Anne-Laurence Delbèque, Marie-Cécile Royen, Mélanie Geelkens, Laurence van Ruymbeke, Soraya Ghali et Ysaline Parisis © Hatim kaghat

Clair de femme

Nous n’étions pas d’accord entre nous : parce que les femmes constituent le fil rouge de cette rétrospective 2018, il leur reviendrait de tenir l’éditorialisante plume ? Et pourquoi, je vous prie ? L’universel aux garçons, la défense des femmes, aux femmes ? Oui, mais non. Non, mais oui. Nous ne voulions pas être dupes. Et nous ne le sommes pas. Pour tout dire, cette rétro 2018 du Vif/L’Express, nous aurions beaucoup aimé qu’elle n’ait pas même à s’imaginer. Aurait-on l’idée de faire un numéro spécial hommes ailleurs que dans un magazine de mode ? Mais en effeuillant les jours de cette année en fin de soupir pour s’en rappeler les couleurs, les notes et les silences, le genre féminin s’est imposé dans la danse : en Belgique, en Europe, dans le monde. Sur les scènes politique, économique, culturelle, sociale, sportive, judiciaire ou associative, sur tous les fronts donc – et ce vocable guerrier n’a rien d’excessif – c’est d’abord un visage de femme qui s’est dessiné. Diantre ! La femme serait donc un événement neuf ? L’an 2018 aurait signé la révélation surprise de l’existence de la moitié de l’humanité ? Non, mais en fait oui, en quelque sorte.
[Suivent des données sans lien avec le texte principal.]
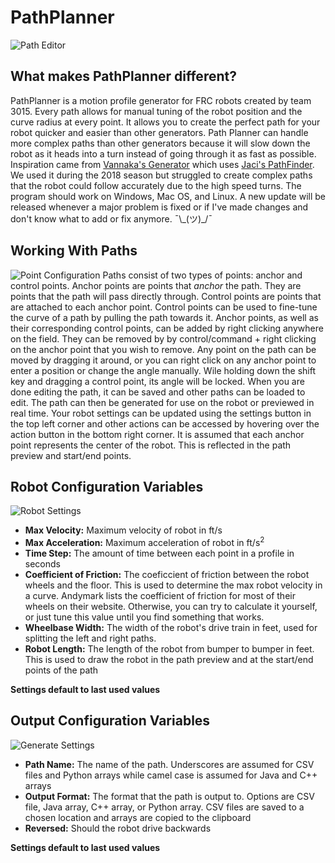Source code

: # PathPlanner
![Path Editor](https://i.imgur.com/uiFUST6.png)
## What makes PathPlanner different?
PathPlanner is a motion profile generator for FRC robots created by team 3015. Every path allows for manual tuning of the robot position and the curve radius at every point. It allows you to create the perfect path for your robot quicker and easier than other generators. Path Planner can handle more complex paths than other generators because it will slow down the robot as it heads into a turn instead of going through it as fast as possible. Inspiration came from [Vannaka's Generator](https://github.com/vannaka/Motion_Profile_Generator) which uses [Jaci's PathFinder](https://github.com/JacisNonsense/Pathfinder). We used it during the 2018 season but struggled to create complex paths that the robot could follow accurately due to the high speed turns. The program should work on Windows, Mac OS, and Linux. A new update will be released whenever a major problem is fixed or if I've made changes and don't know what to add or fix anymore. ¯\\\_(ツ)\_/¯

## Working With Paths
![Point Configuration](https://i.imgur.com/NFTIRnC.png)
Paths consist of two types of points: anchor and control points. Anchor points are points that *anchor* the path. They are points that the path will pass directly through. Control points are points that are attached to each anchor point. Control points can be used to fine-tune the curve of a path by pulling the path towards it. Anchor points, as well as their corresponding control points, can be added by right clicking anywhere on the field. They can be removed by by control/command + right clicking on the anchor point that you wish to remove. Any point on the path can be moved by dragging it around, or you can right click on any anchor point to enter a position or change the angle manually. Wile holding down the shift key and dragging a control point, its angle will be locked. When you are done editing the path, it can be saved and other paths can be loaded to edit. The path can then be generated for use on the robot or previewed in real time. Your robot settings can be updated using the settings button in the top left corner and other actions can be accessed by hovering over the action button in the bottom right corner. It is assumed that each anchor point represents the center of the robot. This is reflected in the path preview and start/end points.

## Robot Configuration Variables
![Robot Settings](https://i.imgur.com/1BuLEZS.png)
* **Max Velocity:** Maximum velocity of robot in ft/s
* **Max Acceleration:** Maximum acceleration of robot in ft/s<sup>2</sup>
* **Time Step:** The amount of time between each point in a profile in seconds
* **Coefficient of Friction:** The coeficcient of friction between the robot wheels and the floor. This is used to determine the max robot velocity in a curve. Andymark lists the coefficient of friction for most of their wheels on their website. Otherwise, you can try to calculate it yourself, or just tune this value until you find something that works.
* **Wheelbase Width:** The width of the robot's drive train in feet, used for splitting the left and right paths.
* **Robot Length:** The length of the robot from bumper to bumper in feet. This is used to draw the robot in the path preview and at the start/end points of the path

**Settings default to last used values**

## Output Configuration Variables
![Generate Settings](https://i.imgur.com/j3IXm1V.png)
* **Path Name:** The name of the path. Underscores are assumed for CSV files and Python arrays while camel case is assumed for Java and C++ arrays
* **Output Format:** The format that the path is output to. Options are CSV file, Java array, C++ array, or Python array. CSV files are saved to a chosen location and arrays are copied to the clipboard
* **Reversed:** Should the robot drive backwards

**Settings default to last used values**
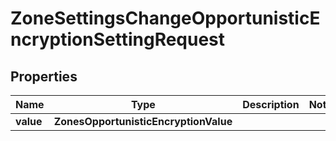 

# ZoneSettingsChangeOpportunisticEncryptionSettingRequest


## Properties

| Name | Type | Description | Notes |
|------------ | ------------- | ------------- | -------------|
|**value** | **ZonesOpportunisticEncryptionValue** |  |  |



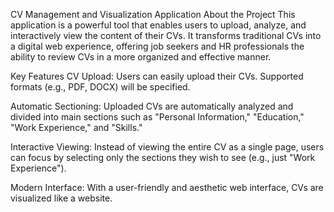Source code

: CV Management and Visualization Application
About the Project
This application is a powerful tool that enables users to upload, analyze, and interactively view the content of their CVs. It transforms traditional CVs into a digital web experience, offering job seekers and HR professionals the ability to review CVs in a more organized and effective manner.

Key Features
CV Upload: Users can easily upload their CVs. Supported formats (e.g., PDF, DOCX) will be specified.

Automatic Sectioning: Uploaded CVs are automatically analyzed and divided into main sections such as "Personal Information," "Education," "Work Experience," and "Skills."

Interactive Viewing: Instead of viewing the entire CV as a single page, users can focus by selecting only the sections they wish to see (e.g., just "Work Experience").

Modern Interface: With a user-friendly and aesthetic web interface, CVs are visualized like a website.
Car, sans tambour ni trompette, il y a comme un vent qui se lève. Pas un ouragan, non, plutôt un zéphyr. Un frémissement, une brise tranquille qui souffle et dépose ses messages dans toutes les sphères de la vie, désormais. Le prix Nobel de la paix, par exemple, attribué à Nadia Murad et à Denis Mukwege, un homme tout entier consacré aux femmes et à la réparation de leurs corps déchirés. Les deux membres de cet improbable duo sont récompensés pour leur rage à combattre les violences sexuelles utilisées comme armes de guerre. En Belgique, des entreprises comme Solvay ou Brussels Airlines sont à présent aux mains de femmes. Depuis les élections d’octobre, davantage de communes sont dirigées par une bourgmestre. Là encore, ce n’est pas un tremblement de terre. Mais la terre bouge quand même. Il y a aussi la voix d’Angèle. La plume d’Adeline Dieudonné. Les larmes de Cécile Djunga. Les cris de victoire de Nina Derwael. Plus loin, les mots sincères de Michelle Obama. Et même les cernes abyssaux de Theresa May. Ce n’est pas comme une longue fête des mères, ce jour de grâce annuel durant lequel les mamans sont submergées de colliers en pépins de melon ou de sorbetières qui font aussi fer à friser.

Ce ne sont pas non plus les éphémères répliques du raz de marée initial qu’était #MeToo. C’est une vague lente, qui vient de loin et que rien ne semble pouvoir briser : une présence de femmes. Elles sont debout. Elles ne sont pas victimes. C’est très différent. Et là-dessus, nous étions toutes d’accord.